# One or Two?!



## MrsD87 (Mar 26, 2016)

I was wondering what helped you to make the decision to go for one or two children when you adopted? We've been set on one but are considering a set of twins. Its really hard to know whether we will manage two children at the same time.

TIA!


----------



## crazyspaniel (Sep 12, 2012)

I guess that issomething only you will know. Depends on their age, your experience with children and also the childrens history. Good luck!


----------



## dandlebean (Feb 24, 2013)

We adopted a sibling group for several reasons; we wanted to keep siblings together, we had the space, we knew we didn't want a single child, we thought there would be more 'choice' (sounds awful saying it like that, but hopefully you get my meaning), etc. It has been a wonderful experience for us all BUT it is FAR harder than we expected it to be. In all honesty, I often wish that we'd adopted one at a time, simply because it's so much harder to bond and build attachments when your attention is split. 

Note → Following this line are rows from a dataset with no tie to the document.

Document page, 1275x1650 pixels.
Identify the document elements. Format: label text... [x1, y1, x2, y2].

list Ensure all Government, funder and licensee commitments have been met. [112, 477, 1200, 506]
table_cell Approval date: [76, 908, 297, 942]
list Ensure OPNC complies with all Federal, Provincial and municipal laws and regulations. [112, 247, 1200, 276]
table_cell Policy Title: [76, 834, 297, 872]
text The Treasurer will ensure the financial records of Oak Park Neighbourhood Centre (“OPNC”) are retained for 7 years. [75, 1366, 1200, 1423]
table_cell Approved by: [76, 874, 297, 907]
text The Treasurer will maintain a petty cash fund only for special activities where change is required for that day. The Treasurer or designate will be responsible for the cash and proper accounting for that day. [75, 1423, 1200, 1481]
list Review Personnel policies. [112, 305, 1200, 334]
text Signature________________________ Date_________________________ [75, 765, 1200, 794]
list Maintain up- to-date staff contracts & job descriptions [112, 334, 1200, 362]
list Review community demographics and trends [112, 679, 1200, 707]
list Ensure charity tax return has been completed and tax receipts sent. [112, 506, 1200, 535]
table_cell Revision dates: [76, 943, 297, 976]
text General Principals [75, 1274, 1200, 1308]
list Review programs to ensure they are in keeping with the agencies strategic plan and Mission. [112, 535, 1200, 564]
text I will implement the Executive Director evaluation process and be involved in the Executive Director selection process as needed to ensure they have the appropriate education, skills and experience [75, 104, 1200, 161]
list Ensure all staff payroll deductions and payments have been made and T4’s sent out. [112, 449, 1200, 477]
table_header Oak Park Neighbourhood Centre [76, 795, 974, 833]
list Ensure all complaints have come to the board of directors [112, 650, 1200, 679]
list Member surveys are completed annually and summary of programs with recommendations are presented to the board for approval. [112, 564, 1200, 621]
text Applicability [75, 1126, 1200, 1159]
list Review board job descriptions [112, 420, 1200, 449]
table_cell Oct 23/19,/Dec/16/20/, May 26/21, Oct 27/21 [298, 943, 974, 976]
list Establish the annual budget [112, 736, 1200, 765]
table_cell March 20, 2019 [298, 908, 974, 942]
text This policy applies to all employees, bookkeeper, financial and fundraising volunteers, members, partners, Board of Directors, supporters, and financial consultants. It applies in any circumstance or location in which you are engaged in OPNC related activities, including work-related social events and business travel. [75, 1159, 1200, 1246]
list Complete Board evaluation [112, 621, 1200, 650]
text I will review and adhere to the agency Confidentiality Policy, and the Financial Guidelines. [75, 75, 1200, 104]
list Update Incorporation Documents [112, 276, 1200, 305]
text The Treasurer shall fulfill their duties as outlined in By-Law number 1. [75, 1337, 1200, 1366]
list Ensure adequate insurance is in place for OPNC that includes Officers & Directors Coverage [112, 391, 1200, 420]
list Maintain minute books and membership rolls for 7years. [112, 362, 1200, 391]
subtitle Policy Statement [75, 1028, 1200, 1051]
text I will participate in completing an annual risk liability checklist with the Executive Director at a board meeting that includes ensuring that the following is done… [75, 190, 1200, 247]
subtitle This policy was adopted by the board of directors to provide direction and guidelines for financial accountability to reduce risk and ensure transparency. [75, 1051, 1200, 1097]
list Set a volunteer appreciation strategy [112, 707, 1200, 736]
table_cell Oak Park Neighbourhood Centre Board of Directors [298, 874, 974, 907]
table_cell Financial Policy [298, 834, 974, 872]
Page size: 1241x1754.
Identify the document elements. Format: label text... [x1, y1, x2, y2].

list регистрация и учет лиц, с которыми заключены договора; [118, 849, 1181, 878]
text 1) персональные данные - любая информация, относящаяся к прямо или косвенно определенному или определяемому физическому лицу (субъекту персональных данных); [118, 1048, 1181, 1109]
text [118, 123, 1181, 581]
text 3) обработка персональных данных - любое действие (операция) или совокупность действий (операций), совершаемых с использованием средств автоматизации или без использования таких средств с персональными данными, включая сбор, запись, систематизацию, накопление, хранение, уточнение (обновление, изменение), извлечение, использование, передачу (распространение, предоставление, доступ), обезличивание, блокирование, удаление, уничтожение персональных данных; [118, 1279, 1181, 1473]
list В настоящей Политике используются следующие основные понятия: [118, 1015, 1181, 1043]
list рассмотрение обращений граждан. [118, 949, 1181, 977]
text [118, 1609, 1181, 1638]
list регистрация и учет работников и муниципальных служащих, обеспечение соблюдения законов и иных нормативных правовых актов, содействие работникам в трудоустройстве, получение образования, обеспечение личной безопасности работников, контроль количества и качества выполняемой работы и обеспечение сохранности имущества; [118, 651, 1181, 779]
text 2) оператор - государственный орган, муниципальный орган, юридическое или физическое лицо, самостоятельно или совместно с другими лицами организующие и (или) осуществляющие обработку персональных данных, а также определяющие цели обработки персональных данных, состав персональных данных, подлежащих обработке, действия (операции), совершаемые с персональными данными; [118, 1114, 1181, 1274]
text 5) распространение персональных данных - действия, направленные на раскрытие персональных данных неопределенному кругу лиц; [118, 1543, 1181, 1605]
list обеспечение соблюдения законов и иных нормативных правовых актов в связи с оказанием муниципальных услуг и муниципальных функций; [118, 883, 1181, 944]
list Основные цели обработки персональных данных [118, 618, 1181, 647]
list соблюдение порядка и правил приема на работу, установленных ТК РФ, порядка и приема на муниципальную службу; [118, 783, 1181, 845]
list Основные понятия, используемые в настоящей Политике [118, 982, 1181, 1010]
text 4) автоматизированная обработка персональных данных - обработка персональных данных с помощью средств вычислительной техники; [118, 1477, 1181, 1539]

Both children came to us very insecure and needy and the pressure to give them both as much attention as they each needed, especially early on, was almost unbearable. I never felt like I could do enough, or give them enough, or help them enough. Things improved when my son started nursery and then school, as I did then get lots of one-on-one time with my daughter. Everything has been easier with her ever since and she is generally more confident and secure as a result. The whole attachment/bonding thing has been so much easier. It's always felt like hard-work with my son because I just haven't had that alone time with him. I wish there was a way to have that long period of of one-on-one time with my son too because it made all the difference with my daughter   We do make sure that both children get alone time with each of us, as and when we can, but it's not the same as having prolonged, daily time. Of course, I adore my children and I wouldn't change my decision for anything, but in hindsight I definitely see the benefits of adopting one at a time! Remember, you can always adopt another child once your first child is settled and attached and you feel you're all ready


----------